Photograph by Amy Eckert |
In 1998 J. Craig Venter burst into the public consciousness with the audacious announcement that his new company, Celera Genomics, would mount a rival effort to the $3 billion 15-year Human Genome Project spearheaded by the National Institutes of Health (NIH). Venter said his private company would beat the public effort by four years, finishing in 2001 instead of 2005. After a bitter rivalry, the two projects completed rough drafts of the genome in the summer of 2000. President Bill Clinton presided over a ceremony that declared the race a tie. Venter was criticized by the public project scientists, led by Francis Collins, for planning to profit from the data. Venter later released the information free. Since leaving Celera in 2002, the former California surfer and Vietnam War medic founded the J. Craig Venter Science Foundation, which funds two projects he is working on—one to create new life in a laboratory, the other to catalog as many genes as possible during an around-the-world ocean voyage on his yacht.
Were you good at science when you were young?
V: I was bored with school. I refused to take spelling tests because I thought it was really stupid to memorize words only to regurgitate them on a spelling test. As a result, I can’t spell very well today. Then what I saw in Vietnam as a medic was a direct correlation: When I had specific knowledge, I could save people’s lives. I was planning on going into medicine, but when I got to the University of California, I started making major science breakthroughs and published my first paper as an undergraduate. I just found it so thrilling and intellectually rewarding that I gave up on the idea of medicine and stayed in science.
What were your motives for sequencing the genome?
V: I learned of the genome project in the mid-1980s, well after my lab was the first in the world to do automated DNA sequencing. The two obviously went together extremely well. It was just such a big grandiose idea that I fell in love with it immediately. I came under a lot of attack very, very early. A lot of people would have given up.

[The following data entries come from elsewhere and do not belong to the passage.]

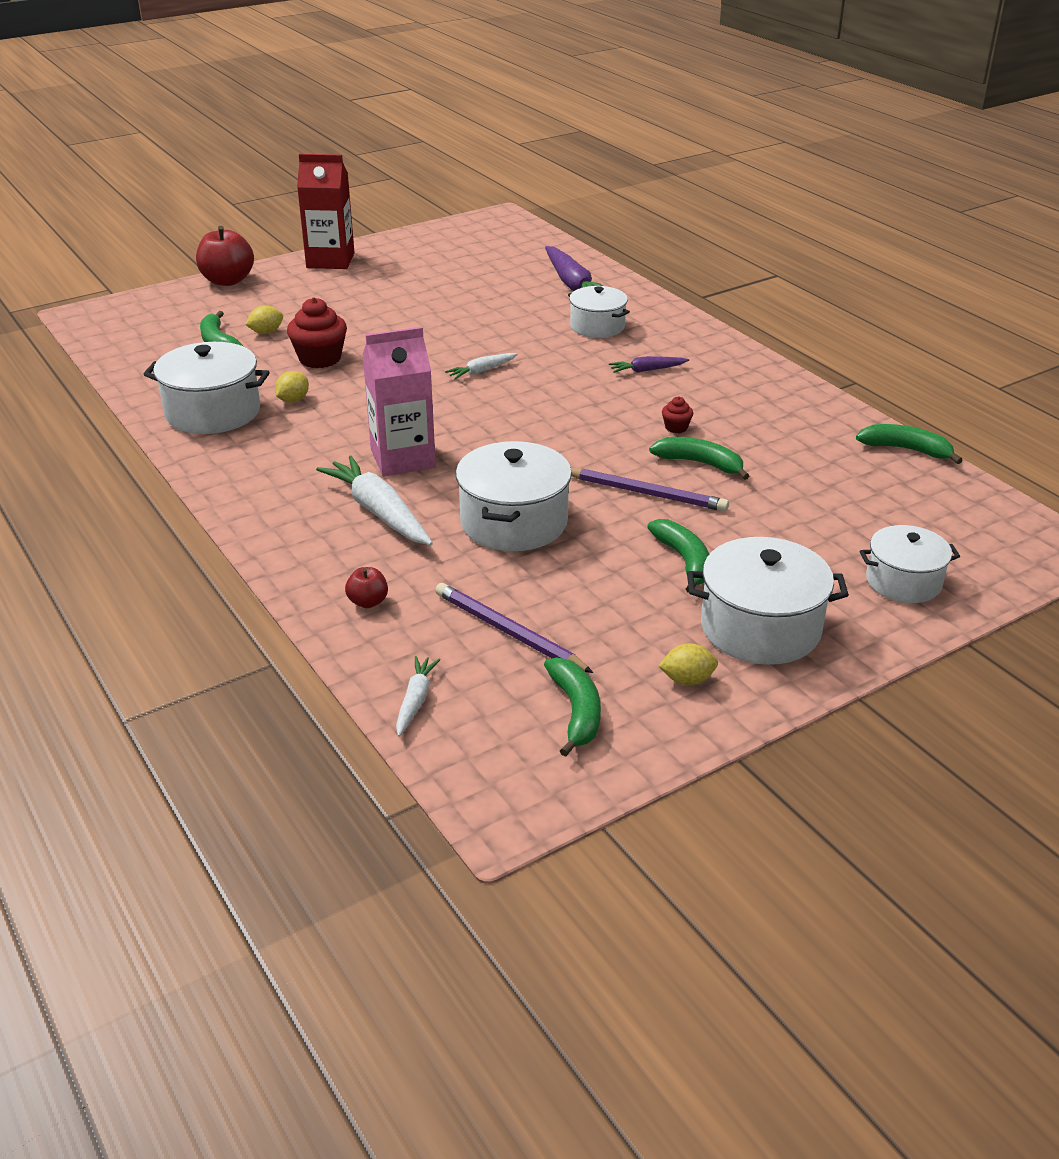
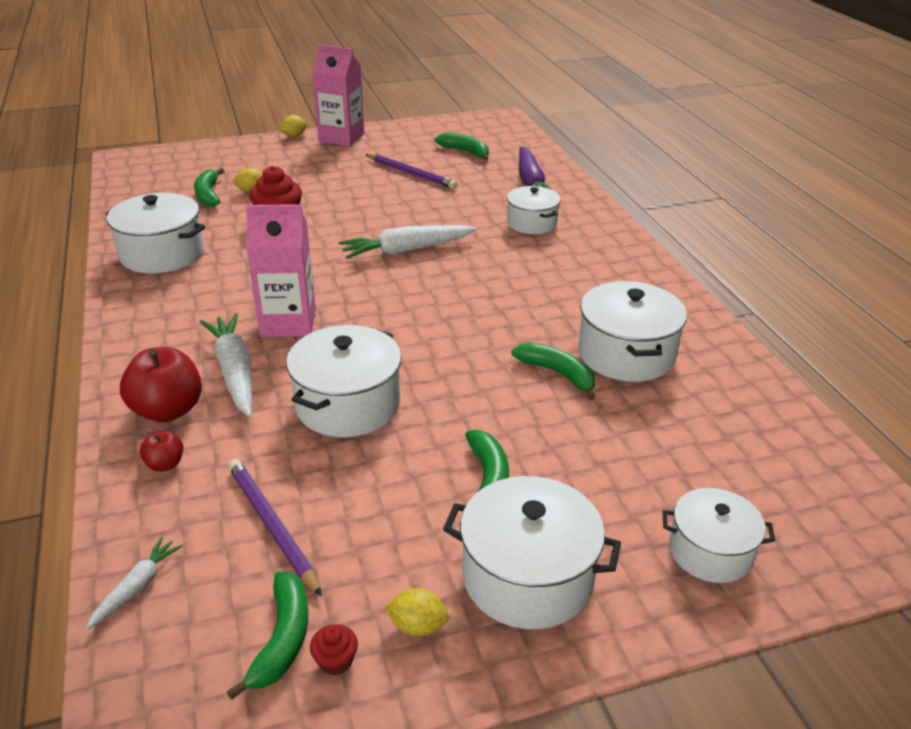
camera: 15 degrees right, 0 degrees up
red apple [196,226,254,286] -> red apple moved to [120,347,202,422]
yellow lemon [275,371,309,403] -> yellow lemon moved to [280,115,307,137]
red carton [297,154,355,269] -> pink carton [312,45,364,146]
white carrot [445,353,518,379] -> white carrot [339,225,477,259], size x1.89
purple pencil [571,468,729,512] -> purple pencil moved to [365,154,457,189]
purple carrot [609,356,689,373] -> none
red cupcake [662,397,693,433] -> red cupcake moved to [310,624,358,675]
green banana [856,424,963,464] -> green banana moved to [435,132,489,161]
none -> white pot [578,281,687,382]

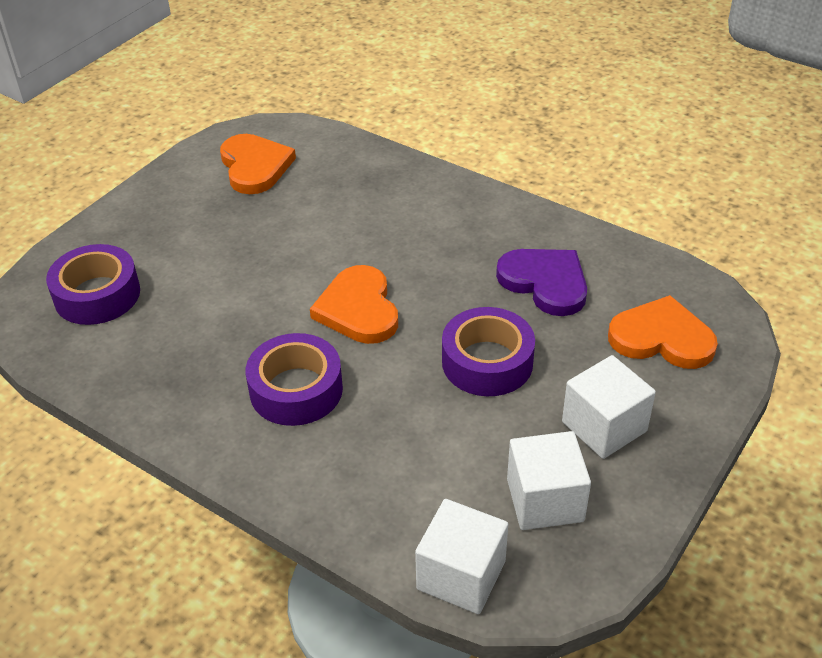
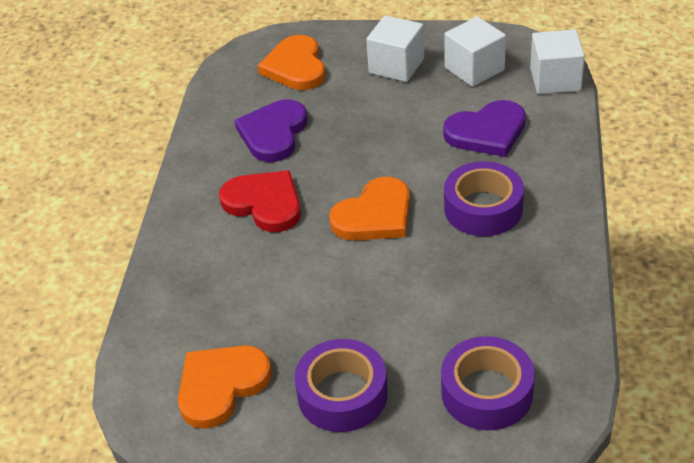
camera: 115 degrees left, 0 degrees up
purple tape [442,307,535,396] -> purple tape moved to [294,339,388,432]
none -> red heart [219,170,301,232]
none -> purple heart [443,100,526,157]

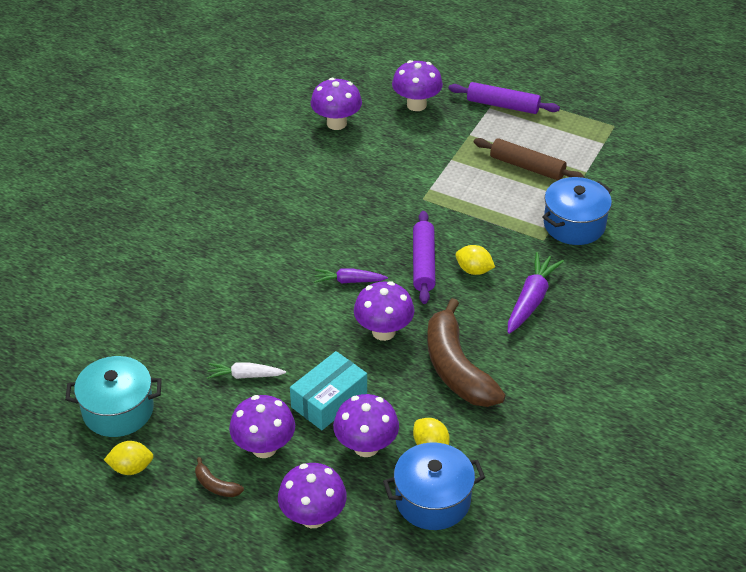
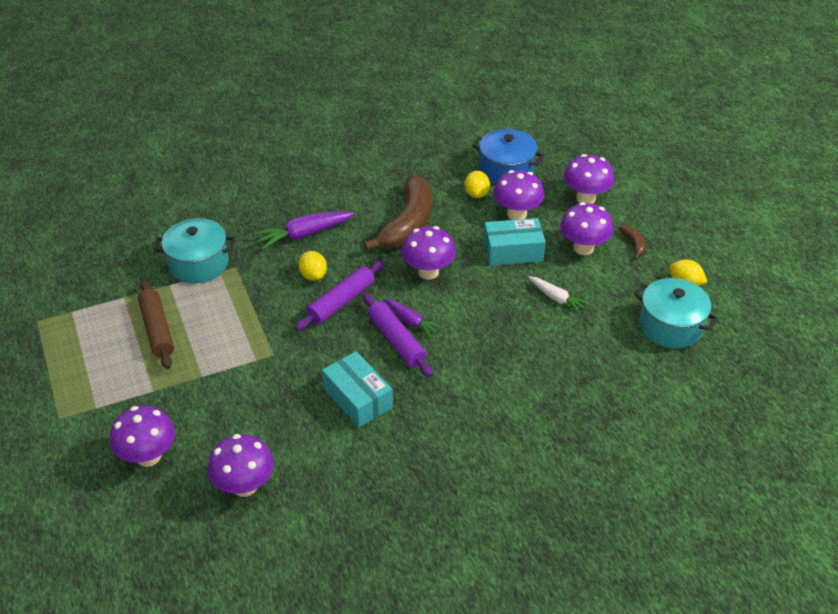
camera: 140 degrees left, 0 degrees up
purple rolling pin [449,82,560,114] -> purple rolling pin moved to [363,293,433,377]
blue pot [542,177,612,245] -> turquoise pot [154,218,235,284]
none -> turquoise box [322,351,393,427]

You left the NIH in 1991 after James Watson, then the director of the Human Genome Project, rejected your ideas for speeding up the sequencing of the genome. What if Watson had embraced your work?
V: I probably would have stayed. I really liked being at the NIH. One of the ironies here is that had Watson not been so vehement in his attacks, it wouldn’t have made the press. When I was being attacked by Watson, other people read these stories and got very excited about it and saw the commercial possibilities. I think I pushed him over the edge when I went after the human genome; that was his birthright.
Historically, how big a deal was sequencing the human genome? Was it a Watson-Crick moment?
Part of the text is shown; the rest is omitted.